Un régime en quête de légitimité face à une crise économique sans précédent

Le Togo s’enfonce dans une crise économique et sociale profonde, malgré les célébrations officielles autour de sa transition vers une cinquième République. Derrière le discours sur la modernisation des infrastructures et la stabilité macroéconomique, la réalité est bien plus sombre : un pays en proie à une asphyxie financière et à une paupérisation accélérée de sa population.

Des milliards injectés, des promesses non tenues

Depuis plus de vingt ans, les institutions financières régionales et internationales déversent des fonds colossaux dans des projets d’infrastructures au Togo. Pourtant, les retombées économiques tant attendues restent invisibles pour les entreprises locales et les ménages. La modernisation du port de Lomé, souvent présentée comme un symbole de réussite, ne suffit pas à compenser le déséquilibre structurel de l’économie togolaise.

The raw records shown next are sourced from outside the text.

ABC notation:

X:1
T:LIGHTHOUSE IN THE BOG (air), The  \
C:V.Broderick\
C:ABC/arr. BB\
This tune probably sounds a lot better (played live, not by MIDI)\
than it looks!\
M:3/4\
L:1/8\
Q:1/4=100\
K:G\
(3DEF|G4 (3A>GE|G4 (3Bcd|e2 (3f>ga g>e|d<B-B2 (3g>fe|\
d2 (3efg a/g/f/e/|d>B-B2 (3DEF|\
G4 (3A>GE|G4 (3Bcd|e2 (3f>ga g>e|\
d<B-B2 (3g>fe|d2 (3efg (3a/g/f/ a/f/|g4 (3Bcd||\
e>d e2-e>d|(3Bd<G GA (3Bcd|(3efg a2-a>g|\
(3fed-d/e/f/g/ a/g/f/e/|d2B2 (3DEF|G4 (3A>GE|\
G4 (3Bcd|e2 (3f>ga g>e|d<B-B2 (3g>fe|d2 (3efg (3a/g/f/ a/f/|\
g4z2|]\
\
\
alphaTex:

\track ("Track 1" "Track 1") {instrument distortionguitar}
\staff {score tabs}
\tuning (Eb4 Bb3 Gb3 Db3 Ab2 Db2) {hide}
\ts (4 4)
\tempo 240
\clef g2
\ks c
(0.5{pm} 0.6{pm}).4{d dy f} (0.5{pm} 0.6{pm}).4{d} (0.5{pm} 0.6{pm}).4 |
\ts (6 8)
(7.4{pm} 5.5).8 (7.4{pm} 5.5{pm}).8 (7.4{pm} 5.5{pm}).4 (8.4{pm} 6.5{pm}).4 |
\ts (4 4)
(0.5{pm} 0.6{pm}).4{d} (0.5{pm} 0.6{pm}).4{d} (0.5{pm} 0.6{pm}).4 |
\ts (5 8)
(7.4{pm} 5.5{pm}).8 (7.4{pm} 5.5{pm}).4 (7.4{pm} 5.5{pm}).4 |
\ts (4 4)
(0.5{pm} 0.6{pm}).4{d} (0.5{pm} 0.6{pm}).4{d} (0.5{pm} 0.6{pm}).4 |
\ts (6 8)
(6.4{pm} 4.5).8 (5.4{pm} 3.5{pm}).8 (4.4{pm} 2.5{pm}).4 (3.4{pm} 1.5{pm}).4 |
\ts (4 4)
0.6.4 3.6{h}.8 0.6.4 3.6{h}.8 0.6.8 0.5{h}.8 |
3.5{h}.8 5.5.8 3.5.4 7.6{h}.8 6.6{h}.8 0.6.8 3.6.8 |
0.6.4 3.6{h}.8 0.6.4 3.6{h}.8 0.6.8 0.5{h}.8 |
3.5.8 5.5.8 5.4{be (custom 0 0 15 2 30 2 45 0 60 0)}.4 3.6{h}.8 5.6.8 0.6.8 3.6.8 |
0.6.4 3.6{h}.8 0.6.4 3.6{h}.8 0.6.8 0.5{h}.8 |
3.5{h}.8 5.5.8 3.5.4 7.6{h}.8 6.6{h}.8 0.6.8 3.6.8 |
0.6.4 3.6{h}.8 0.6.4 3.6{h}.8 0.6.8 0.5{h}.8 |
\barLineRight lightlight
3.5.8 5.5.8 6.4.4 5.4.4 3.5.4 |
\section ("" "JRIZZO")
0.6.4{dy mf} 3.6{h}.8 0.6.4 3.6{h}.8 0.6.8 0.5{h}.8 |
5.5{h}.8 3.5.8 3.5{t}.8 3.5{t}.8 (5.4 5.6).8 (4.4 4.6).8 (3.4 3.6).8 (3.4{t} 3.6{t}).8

Les dettes s’accumulent, et le service de la dette absorbe une part toujours plus grande du budget national. Résultat : les marges de manœuvre pour financer des investissements productifs ou des politiques sociales ambitieuses se réduisent comme une peau de chagrin. Les nombreux projets annoncés peinent à créer des emplois durables ou à stimuler une industrialisation concrète.

  • Une dette insoutenable : Le remboursement des emprunts engloutit une part disproportionnée des recettes publiques, limitant les capacités d’investissement dans des secteurs clés comme l’éducation ou la santé.
  • Des infrastructures sans impact réel : Malgré les annonces répétées, les projets de modernisation peinent à générer une croissance économique tangible ou à améliorer les conditions de vie des Togolais.

Un économiste en poste dans la région résume la situation avec cynisme : « Les partenaires internationaux continuent de financer Lomé par nécessité géostratégique, mais sur le plan de la rigueur financière et de l’efficacité, le bilan est désastreux. »

Une fracture sociale qui s’élargit

Alors que les élites politiques se congratulent autour d’un régime parlementaire controversé, la majorité des Togolais voient leur quotidien se dégrader. L’inflation rampante, la pression fiscale accrue sur le secteur informel et le manque criant d’opportunités professionnelles réduisent le pouvoir d’achat à sa portion congrue.

Dans les marchés de Lomé comme dans les villages les plus reculés de la région des Savanes, l’accès aux denrées alimentaires, aux soins et à l’électricité devient un luxe inaccessible pour une part croissante de la population. Les infrastructures promises ne se traduisent pas par une amélioration concrète des conditions de vie, et les inégalités sociales s’aggravent.

Pour beaucoup, cette transition vers un régime parlementaire n’est qu’une manœuvre politique visant à redistribuer les cartes au sein du pouvoir sans remettre en cause les dysfonctionnements passés. La redevabilité, elle, reste une notion abstraite.